WHAT YOU WILL DO: Transcribe the lines below exactly. No image belongs in the transcription.

++++++

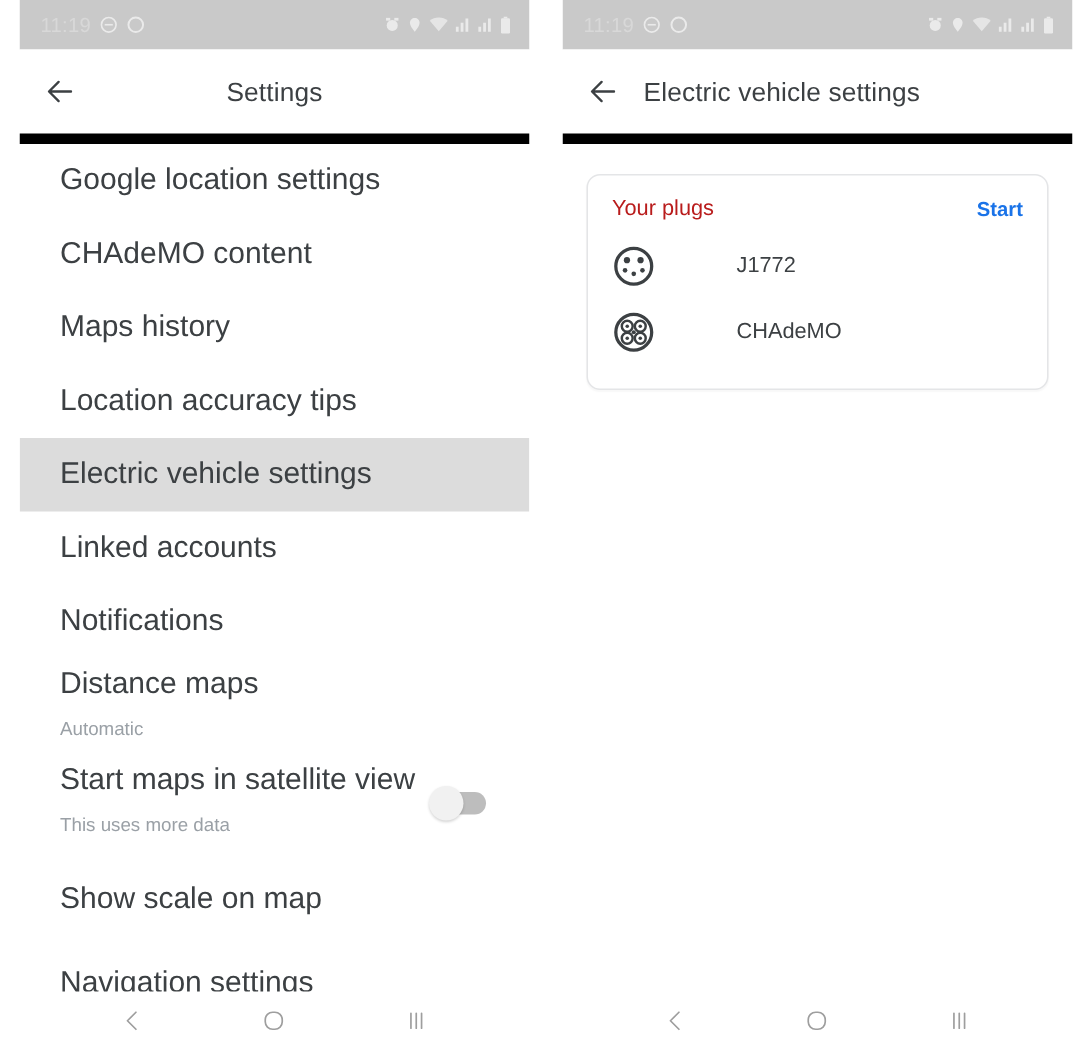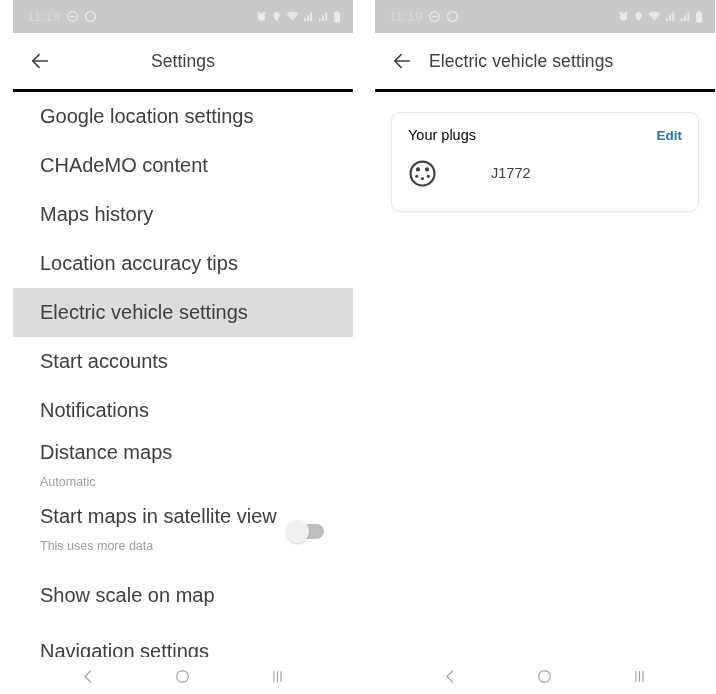--- a/index.html
+++ b/index.html
@@ -58,21 +58,21 @@
   }
   .sicon { display: block; opacity: .62; }
   .sicon svg { display: block; }
 
   
   .appbar {
     height: 56px;
     background: #ffffff;
     display: flex;
     align-items: center;
-    border-bottom: 3px solid #000000;
+    border-bottom: 7px solid #000000;
     position: relative;
   }
   .back-btn {
     width: 54px;
     height: 56px;
     display: flex;
     align-items: center;
     justify-content: center;
     cursor: pointer;
   }
@@ -156,21 +156,21 @@
     box-shadow: 0 1px 1px rgba(0,0,0,.03);
   }
   .card-head {
     display: flex;
     align-items: center;
     justify-content: space-between;
     margin-bottom: 8px;
   }
   .card-title {
     font-size: 14.5px;
-    color: #000000;
+    color: #b91c1c;
   }
   .card-action {
     font-size: 13.5px;
     font-weight: bold;
     color: #1a73e8;
     cursor: pointer;
   }
   .plug-row {
     display: flex;
     align-items: center;
@@ -305,21 +305,21 @@
       </div>
 
       <div class="list-item selected">
         <div class="li-text">
           <span class="li-title">Electric vehicle settings</span>
         </div>
       </div>
 
       <div class="list-item">
         <div class="li-text">
-          <span class="li-title">Start accounts</span>
+          <span class="li-title">Linked accounts</span>
         </div>
       </div>
 
       <div class="list-item">
         <div class="li-text">
           <span class="li-title">Notifications</span>
         </div>
       </div>
 
       <div class="list-item two-line">
@@ -432,37 +432,54 @@
           <path d="M20 12H5M11 5l-7 7 7 7" fill="none" stroke="#3c4043" stroke-width="1.7" stroke-linecap="round" stroke-linejoin="round"></path>
         </svg>
       </div>
       <span class="appbar-title">Electric vehicle settings</span>
     </div>
 
     <div class="ev-body">
       <div class="card">
         <div class="card-head">
           <span class="card-title">Your plugs</span>
-          <span class="card-action">Edit</span>
+          <span class="card-action">Start</span>
         </div>
 
         <div class="plug-row">
           <span class="plug-icon">
             <svg width="29" height="29" viewBox="0 0 32 32">
               <circle cx="16" cy="16" r="13.2" fill="none" stroke="#3c4043" stroke-width="2.4"></circle>
               <circle cx="11" cy="11.5" r="2.3" fill="#3c4043"></circle>
               <circle cx="21" cy="11.5" r="2.3" fill="#3c4043"></circle>
               <circle cx="9.6" cy="19" r="1.7" fill="#3c4043"></circle>
               <circle cx="22.4" cy="19" r="1.7" fill="#3c4043"></circle>
               <circle cx="16" cy="21.6" r="1.7" fill="#3c4043"></circle>
             </svg>
           </span>
           <span class="plug-label">J1772</span>
         </div>
 
+        <div class="plug-row">
+          <span class="plug-icon">
+            <svg width="29" height="29" viewBox="0 0 32 32">
+              <circle cx="16" cy="16" r="13.2" fill="none" stroke="#3c4043" stroke-width="2.4"></circle>
+              <circle cx="11.2" cy="11.6" r="4" fill="none" stroke="#3c4043" stroke-width="1.8"></circle>
+              <circle cx="11.2" cy="11.6" r="1.3" fill="#3c4043"></circle>
+              <circle cx="20.8" cy="11.6" r="4" fill="none" stroke="#3c4043" stroke-width="1.8"></circle>
+              <circle cx="20.8" cy="11.6" r="1.3" fill="#3c4043"></circle>
+              <circle cx="11.2" cy="20.4" r="4" fill="none" stroke="#3c4043" stroke-width="1.8"></circle>
+              <circle cx="11.2" cy="20.4" r="1.3" fill="#3c4043"></circle>
+              <circle cx="20.8" cy="20.4" r="4" fill="none" stroke="#3c4043" stroke-width="1.8"></circle>
+              <circle cx="20.8" cy="20.4" r="1.3" fill="#3c4043"></circle>
+              <circle cx="16" cy="16" r="1.5" fill="#3c4043"></circle>
+            </svg>
+          </span>
+          <span class="plug-label">CHAdeMO</span>
+        </div>
       </div>
     </div>
 
     <div class="navbar">
       <div class="nav-btn">
         <svg width="17" height="17" viewBox="0 0 24 24">
           <path d="M15 4L7 12l8 8" fill="none" stroke="#9e9e9e" stroke-width="1.6" stroke-linecap="round" stroke-linejoin="round"></path>
         </svg>
       </div>
       <div class="nav-btn">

++++++

EXERCISE OUTPUT:
--- a/index.html
+++ b/index.html
@@ -58,21 +58,21 @@
   }
   .sicon { display: block; opacity: .62; }
   .sicon svg { display: block; }
 
   
   .appbar {
     height: 56px;
     background: #ffffff;
     display: flex;
     align-items: center;
-    border-bottom: 3px solid #000000;
+    border-bottom: 7px solid #000000;
     position: relative;
   }
   .back-btn {
     width: 54px;
     height: 56px;
     display: flex;
     align-items: center;
     justify-content: center;
     cursor: pointer;
   }
@@ -156,21 +156,21 @@
     box-shadow: 0 1px 1px rgba(0,0,0,.03);
   }
   .card-head {
     display: flex;
     align-items: center;
     justify-content: space-between;
     margin-bottom: 8px;
   }
   .card-title {
     font-size: 14.5px;
-    color: #000000;
+    color: #b91c1c;
   }
   .card-action {
     font-size: 13.5px;
     font-weight: bold;
     color: #1a73e8;
     cursor: pointer;
   }
   .plug-row {
     display: flex;
     align-items: center;
@@ -305,21 +305,21 @@
       </div>
 
       <div class="list-item selected">
         <div class="li-text">
           <span class="li-title">Electric vehicle settings</span>
         </div>
       </div>
 
       <div class="list-item">
         <div class="li-text">
-          <span class="li-title">Start accounts</span>
+          <span class="li-title">Linked accounts</span>
         </div>
       </div>
 
       <div class="list-item">
         <div class="li-text">
           <span class="li-title">Notifications</span>
         </div>
       </div>
 
       <div class="list-item two-line">
@@ -432,37 +432,54 @@
           <path d="M20 12H5M11 5l-7 7 7 7" fill="none" stroke="#3c4043" stroke-width="1.7" stroke-linecap="round" stroke-linejoin="round"></path>
         </svg>
       </div>
       <span class="appbar-title">Electric vehicle settings</span>
     </div>
 
     <div class="ev-body">
       <div class="card">
         <div class="card-head">
           <span class="card-title">Your plugs</span>
-          <span class="card-action">Edit</span>
+          <span class="card-action">Start</span>
         </div>
 
         <div class="plug-row">
           <span class="plug-icon">
             <svg width="29" height="29" viewBox="0 0 32 32">
               <circle cx="16" cy="16" r="13.2" fill="none" stroke="#3c4043" stroke-width="2.4"></circle>
               <circle cx="11" cy="11.5" r="2.3" fill="#3c4043"></circle>
               <circle cx="21" cy="11.5" r="2.3" fill="#3c4043"></circle>
               <circle cx="9.6" cy="19" r="1.7" fill="#3c4043"></circle>
               <circle cx="22.4" cy="19" r="1.7" fill="#3c4043"></circle>
               <circle cx="16" cy="21.6" r="1.7" fill="#3c4043"></circle>
             </svg>
           </span>
           <span class="plug-label">J1772</span>
         </div>
 
+        <div class="plug-row">
+          <span class="plug-icon">
+            <svg width="29" height="29" viewBox="0 0 32 32">
+              <circle cx="16" cy="16" r="13.2" fill="none" stroke="#3c4043" stroke-width="2.4"></circle>
+              <circle cx="11.2" cy="11.6" r="4" fill="none" stroke="#3c4043" stroke-width="1.8"></circle>
+              <circle cx="11.2" cy="11.6" r="1.3" fill="#3c4043"></circle>
+              <circle cx="20.8" cy="11.6" r="4" fill="none" stroke="#3c4043" stroke-width="1.8"></circle>
+              <circle cx="20.8" cy="11.6" r="1.3" fill="#3c4043"></circle>
+              <circle cx="11.2" cy="20.4" r="4" fill="none" stroke="#3c4043" stroke-width="1.8"></circle>
+              <circle cx="11.2" cy="20.4" r="1.3" fill="#3c4043"></circle>
+              <circle cx="20.8" cy="20.4" r="4" fill="none" stroke="#3c4043" stroke-width="1.8"></circle>
+              <circle cx="20.8" cy="20.4" r="1.3" fill="#3c4043"></circle>
+              <circle cx="16" cy="16" r="1.5" fill="#3c4043"></circle>
+            </svg>
+          </span>
+          <span class="plug-label">CHAdeMO</span>
+        </div>
       </div>
     </div>
 
     <div class="navbar">
       <div class="nav-btn">
         <svg width="17" height="17" viewBox="0 0 24 24">
           <path d="M15 4L7 12l8 8" fill="none" stroke="#9e9e9e" stroke-width="1.6" stroke-linecap="round" stroke-linejoin="round"></path>
         </svg>
       </div>
       <div class="nav-btn">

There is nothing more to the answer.